## Directions for this task
Look through the entries below and count the lines with the word "trong" in them; give only the number.

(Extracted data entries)
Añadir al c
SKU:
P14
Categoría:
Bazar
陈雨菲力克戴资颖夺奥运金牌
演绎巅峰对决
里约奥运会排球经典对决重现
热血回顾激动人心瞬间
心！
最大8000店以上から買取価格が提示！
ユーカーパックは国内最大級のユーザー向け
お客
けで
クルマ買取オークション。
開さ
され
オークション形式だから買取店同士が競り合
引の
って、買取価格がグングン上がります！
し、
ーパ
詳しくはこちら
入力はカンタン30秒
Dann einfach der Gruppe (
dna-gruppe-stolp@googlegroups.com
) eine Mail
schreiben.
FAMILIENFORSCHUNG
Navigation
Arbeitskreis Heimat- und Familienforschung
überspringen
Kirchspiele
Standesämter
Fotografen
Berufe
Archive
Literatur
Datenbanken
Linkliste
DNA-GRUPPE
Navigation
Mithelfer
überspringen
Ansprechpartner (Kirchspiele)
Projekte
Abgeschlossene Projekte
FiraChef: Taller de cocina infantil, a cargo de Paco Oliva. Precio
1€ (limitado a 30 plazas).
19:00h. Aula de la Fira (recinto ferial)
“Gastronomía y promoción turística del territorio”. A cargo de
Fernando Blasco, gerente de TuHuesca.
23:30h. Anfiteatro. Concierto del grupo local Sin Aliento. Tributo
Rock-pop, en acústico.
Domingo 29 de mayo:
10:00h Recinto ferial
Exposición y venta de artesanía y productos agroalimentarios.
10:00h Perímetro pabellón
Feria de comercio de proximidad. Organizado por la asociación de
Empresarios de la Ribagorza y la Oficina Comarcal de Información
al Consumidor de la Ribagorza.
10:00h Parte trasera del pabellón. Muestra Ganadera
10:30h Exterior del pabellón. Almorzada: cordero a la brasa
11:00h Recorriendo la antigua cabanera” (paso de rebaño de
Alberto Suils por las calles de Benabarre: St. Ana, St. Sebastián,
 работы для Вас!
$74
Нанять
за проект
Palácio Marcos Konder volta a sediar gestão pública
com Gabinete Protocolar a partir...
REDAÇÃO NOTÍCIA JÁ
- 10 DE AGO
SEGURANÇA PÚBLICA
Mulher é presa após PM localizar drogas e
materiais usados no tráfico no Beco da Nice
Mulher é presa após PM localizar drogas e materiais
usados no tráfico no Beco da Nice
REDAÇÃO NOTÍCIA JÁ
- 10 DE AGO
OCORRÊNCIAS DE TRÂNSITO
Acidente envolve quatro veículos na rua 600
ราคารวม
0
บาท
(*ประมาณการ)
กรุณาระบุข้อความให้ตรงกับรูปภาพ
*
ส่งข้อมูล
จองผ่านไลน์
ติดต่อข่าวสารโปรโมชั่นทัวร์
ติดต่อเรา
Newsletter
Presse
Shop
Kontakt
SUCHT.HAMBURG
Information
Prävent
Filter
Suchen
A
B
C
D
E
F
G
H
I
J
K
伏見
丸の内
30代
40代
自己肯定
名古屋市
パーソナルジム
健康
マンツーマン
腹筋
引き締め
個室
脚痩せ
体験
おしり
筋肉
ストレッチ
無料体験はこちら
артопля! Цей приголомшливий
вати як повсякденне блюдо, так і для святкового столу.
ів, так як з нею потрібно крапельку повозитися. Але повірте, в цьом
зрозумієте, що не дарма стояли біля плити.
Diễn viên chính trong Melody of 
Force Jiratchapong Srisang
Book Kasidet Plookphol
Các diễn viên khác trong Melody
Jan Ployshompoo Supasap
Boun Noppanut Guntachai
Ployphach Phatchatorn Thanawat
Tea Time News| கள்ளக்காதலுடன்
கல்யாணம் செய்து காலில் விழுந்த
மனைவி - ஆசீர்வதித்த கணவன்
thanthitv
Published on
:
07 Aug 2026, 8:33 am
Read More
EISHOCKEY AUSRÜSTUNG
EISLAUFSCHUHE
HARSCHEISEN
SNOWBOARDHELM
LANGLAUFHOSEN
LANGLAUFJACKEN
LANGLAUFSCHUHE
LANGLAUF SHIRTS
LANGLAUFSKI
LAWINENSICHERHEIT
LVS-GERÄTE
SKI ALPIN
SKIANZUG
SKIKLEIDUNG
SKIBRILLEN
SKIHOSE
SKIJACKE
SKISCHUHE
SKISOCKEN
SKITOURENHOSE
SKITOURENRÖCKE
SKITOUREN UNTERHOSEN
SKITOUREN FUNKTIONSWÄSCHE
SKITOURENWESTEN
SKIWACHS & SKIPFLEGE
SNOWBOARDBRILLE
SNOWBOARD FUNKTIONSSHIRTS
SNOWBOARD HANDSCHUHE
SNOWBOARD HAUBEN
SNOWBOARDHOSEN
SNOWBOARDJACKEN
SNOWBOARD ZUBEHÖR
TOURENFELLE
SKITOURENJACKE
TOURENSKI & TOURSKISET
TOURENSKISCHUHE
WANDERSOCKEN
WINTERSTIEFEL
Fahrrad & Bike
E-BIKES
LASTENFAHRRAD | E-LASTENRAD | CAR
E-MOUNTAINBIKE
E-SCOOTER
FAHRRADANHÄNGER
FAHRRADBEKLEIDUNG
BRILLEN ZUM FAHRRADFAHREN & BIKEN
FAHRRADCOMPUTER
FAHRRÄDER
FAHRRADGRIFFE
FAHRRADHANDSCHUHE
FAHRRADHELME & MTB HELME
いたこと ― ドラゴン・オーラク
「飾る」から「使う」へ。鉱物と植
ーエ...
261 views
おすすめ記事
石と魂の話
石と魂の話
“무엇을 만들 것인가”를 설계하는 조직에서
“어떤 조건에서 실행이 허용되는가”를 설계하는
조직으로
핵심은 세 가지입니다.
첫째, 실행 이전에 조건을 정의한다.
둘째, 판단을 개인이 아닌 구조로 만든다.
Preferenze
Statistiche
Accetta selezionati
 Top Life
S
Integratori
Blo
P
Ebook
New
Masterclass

## Result
2